REQUEST:
Please transcribe the data that follows without the pictures, keeping every word the same.

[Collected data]
+---+

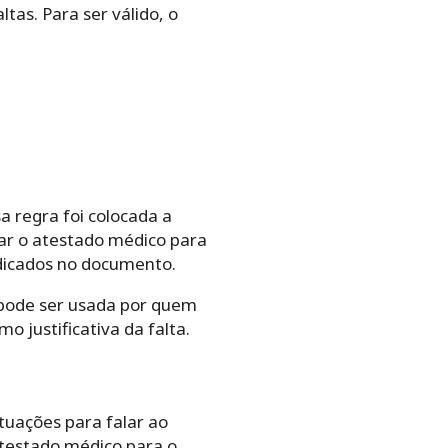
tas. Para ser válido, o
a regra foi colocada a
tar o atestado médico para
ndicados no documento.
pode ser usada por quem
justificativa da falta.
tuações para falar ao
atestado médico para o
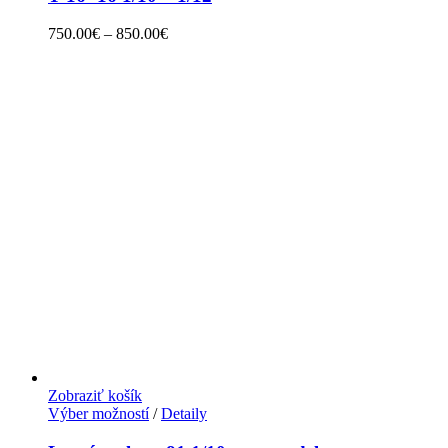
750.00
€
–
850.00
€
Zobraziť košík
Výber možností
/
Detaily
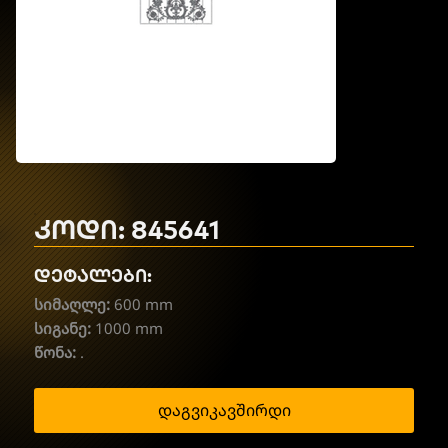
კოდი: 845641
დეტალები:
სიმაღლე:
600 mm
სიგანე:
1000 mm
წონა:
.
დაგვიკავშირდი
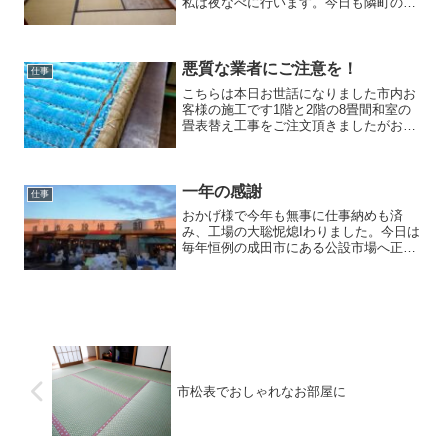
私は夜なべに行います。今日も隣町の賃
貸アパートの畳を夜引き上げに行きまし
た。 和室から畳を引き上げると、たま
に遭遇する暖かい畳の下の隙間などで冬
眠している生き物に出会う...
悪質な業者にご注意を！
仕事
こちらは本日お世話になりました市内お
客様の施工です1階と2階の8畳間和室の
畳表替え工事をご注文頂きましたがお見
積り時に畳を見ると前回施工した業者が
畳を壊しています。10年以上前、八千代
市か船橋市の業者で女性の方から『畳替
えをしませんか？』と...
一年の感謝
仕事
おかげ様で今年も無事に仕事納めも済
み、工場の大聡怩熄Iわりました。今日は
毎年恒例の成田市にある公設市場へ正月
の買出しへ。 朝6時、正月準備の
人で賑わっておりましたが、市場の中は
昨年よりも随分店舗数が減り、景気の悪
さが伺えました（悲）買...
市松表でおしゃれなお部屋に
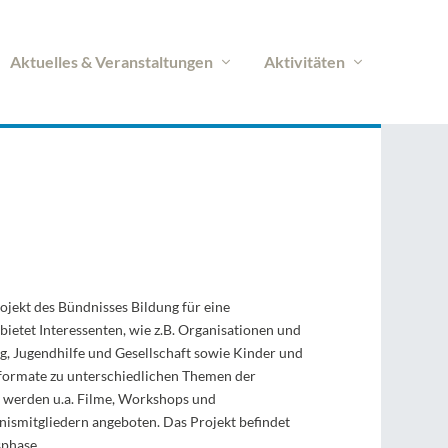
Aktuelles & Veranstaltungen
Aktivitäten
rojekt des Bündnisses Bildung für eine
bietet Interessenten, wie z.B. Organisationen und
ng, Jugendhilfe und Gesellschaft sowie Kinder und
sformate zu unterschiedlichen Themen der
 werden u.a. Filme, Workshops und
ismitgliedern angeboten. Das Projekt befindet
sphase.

+---+

RESULT OF THIS TASK:
tas. Para ser válido, o
a regra foi colocada a
tar o atestado médico para
ndicados no documento.
pode ser usada por quem
justificativa da falta.
tuações para falar ao
atestado médico para o
750.00
€
–
850.00
€
Zobraziť košík
Výber možností
/
Detaily
კოდი: 845641
დეტალები:
სიმაღლე:
600 mm
სიგანე:
1000 mm
წონა:
.
დაგვიკავშირდი
私は夜なべに行います。今日も隣町の賃
貸アパートの畳を夜引き上げに行きまし
た。 和室から畳を引き上げると、たま
に遭遇する暖かい畳の下の隙間などで冬
眠している生き物に出会う...
悪質な業者にご注意を！
仕事
こちらは本日お世話になりました市内お
客様の施工です1階と2階の8畳間和室の
畳表替え工事をご注文頂きましたがお見
積り時に畳を見ると前回施工した業者が
畳を壊しています。10年以上前、八千代
市か船橋市の業者で女性の方から『畳替
えをしませんか？』と...
一年の感謝
仕事
おかげ様で今年も無事に仕事納めも済
み、工場の大聡怩熄Iわりました。今日は
毎年恒例の成田市にある公設市場へ正月
の買出しへ。 朝6時、正月準備の
人で賑わっておりましたが、市場の中は
昨年よりも随分店舗数が減り、景気の悪
さが伺えました（悲）買...
市松表でおしゃれなお部屋に
Aktuelles & Veranstaltungen
Aktivitäten
rojekt des Bündnisses Bildung für eine
bietet Interessenten, wie z.B. Organisationen und
ng, Jugendhilfe und Gesellschaft sowie Kinder und
sformate zu unterschiedlichen Themen der
 werden u.a. Filme, Workshops und
ismitgliedern angeboten. Das Projekt befindet
sphase.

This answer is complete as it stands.